The ever-enticing search for the ideal programming language produced this 1997 article from Sergey Polak. Although somewhat dated, I liked the article's comments about strings:
The discussion of arrays also brings to mind the subject of strings. No matter what anyone says, it is my firm belief that any language, regardless of its purpose, must have a powerful and flexible string-handling facility built-in. A program is very rare if it has no need for string handling, and I myself have had to write a great deal of programs, both at work and for my own uses, that depended heavily on strings. Some languages put strings in as an afterthought, and others put in some very basic features and leave the rest to library routines. That just can not be. The text string is a fundamentally important data type and can not be ignored, nor can it be relegated to blatant impersonation by some other type, such as array of characters. A string data type is required in a good language.

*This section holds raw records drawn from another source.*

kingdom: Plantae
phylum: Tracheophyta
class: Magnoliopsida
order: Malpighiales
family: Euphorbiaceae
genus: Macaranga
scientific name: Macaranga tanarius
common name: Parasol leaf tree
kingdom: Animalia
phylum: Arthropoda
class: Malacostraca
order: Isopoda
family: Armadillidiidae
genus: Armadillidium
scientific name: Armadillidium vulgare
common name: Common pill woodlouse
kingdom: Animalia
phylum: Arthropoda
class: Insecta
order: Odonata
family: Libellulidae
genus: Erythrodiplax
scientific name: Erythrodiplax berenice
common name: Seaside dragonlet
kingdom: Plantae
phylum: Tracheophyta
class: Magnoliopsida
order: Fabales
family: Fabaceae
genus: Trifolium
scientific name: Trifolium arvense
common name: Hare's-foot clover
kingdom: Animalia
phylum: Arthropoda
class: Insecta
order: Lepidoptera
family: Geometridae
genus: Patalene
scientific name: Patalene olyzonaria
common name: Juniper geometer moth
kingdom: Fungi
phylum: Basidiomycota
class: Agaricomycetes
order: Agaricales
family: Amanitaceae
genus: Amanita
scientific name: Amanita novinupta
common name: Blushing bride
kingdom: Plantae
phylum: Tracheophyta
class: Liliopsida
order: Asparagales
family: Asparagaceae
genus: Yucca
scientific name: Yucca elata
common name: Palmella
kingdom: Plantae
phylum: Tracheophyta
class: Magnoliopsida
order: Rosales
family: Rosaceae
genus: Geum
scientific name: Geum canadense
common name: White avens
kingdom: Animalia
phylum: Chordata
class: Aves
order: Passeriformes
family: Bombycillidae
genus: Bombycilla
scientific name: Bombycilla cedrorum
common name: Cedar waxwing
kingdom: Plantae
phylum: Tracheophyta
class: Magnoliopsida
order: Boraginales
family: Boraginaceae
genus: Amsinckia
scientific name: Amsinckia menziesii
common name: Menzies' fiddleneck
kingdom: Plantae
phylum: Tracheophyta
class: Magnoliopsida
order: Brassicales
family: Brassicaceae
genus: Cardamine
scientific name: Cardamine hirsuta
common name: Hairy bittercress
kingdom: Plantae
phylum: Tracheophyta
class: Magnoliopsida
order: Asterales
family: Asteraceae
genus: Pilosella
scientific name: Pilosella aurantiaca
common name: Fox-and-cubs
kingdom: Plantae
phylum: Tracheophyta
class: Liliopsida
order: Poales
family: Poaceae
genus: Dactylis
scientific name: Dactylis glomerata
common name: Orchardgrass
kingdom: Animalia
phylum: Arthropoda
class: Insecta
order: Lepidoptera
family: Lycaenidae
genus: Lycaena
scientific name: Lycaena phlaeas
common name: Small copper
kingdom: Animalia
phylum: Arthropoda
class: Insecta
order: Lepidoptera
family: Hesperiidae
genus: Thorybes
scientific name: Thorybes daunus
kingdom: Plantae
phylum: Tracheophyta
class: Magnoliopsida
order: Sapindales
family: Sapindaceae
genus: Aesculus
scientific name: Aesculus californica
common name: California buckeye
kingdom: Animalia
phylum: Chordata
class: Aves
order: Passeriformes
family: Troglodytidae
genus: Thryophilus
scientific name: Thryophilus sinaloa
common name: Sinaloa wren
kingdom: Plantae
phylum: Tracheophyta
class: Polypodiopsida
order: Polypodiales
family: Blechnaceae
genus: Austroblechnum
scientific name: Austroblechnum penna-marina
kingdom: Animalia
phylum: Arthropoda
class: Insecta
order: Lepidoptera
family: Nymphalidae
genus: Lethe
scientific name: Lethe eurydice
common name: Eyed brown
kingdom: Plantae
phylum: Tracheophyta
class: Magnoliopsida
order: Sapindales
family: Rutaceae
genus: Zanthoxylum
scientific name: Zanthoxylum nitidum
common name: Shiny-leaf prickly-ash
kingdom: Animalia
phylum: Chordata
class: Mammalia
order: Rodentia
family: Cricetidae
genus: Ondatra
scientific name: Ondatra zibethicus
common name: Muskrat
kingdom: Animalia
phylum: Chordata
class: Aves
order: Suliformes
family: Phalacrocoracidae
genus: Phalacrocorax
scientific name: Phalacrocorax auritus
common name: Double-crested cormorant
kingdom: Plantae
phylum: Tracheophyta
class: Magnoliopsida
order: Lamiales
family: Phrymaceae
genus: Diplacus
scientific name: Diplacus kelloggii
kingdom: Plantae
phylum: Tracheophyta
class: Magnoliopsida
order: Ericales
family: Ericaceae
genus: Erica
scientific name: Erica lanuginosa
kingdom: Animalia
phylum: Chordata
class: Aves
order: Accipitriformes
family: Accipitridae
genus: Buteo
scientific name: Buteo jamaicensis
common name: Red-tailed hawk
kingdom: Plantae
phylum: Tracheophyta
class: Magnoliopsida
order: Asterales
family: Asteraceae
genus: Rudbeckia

The very popular language C, and C++ as well, have horrendous string-handling facilities. Not only is the programmer required to declare his strings as character arrays, but there simply is no way to deal with strings as entities in the language.
Ouch. So true. That is not to endorse the specific string implementation recommendation from the article. (I have previously commented about implementation ideas, including communication buffers.)
Do the man a favor and save the article to disk for offline reading so as to minimize his bandwidth hits.
P.S. You're welcome, Ehud. I'll now be Internet-disabled for a week.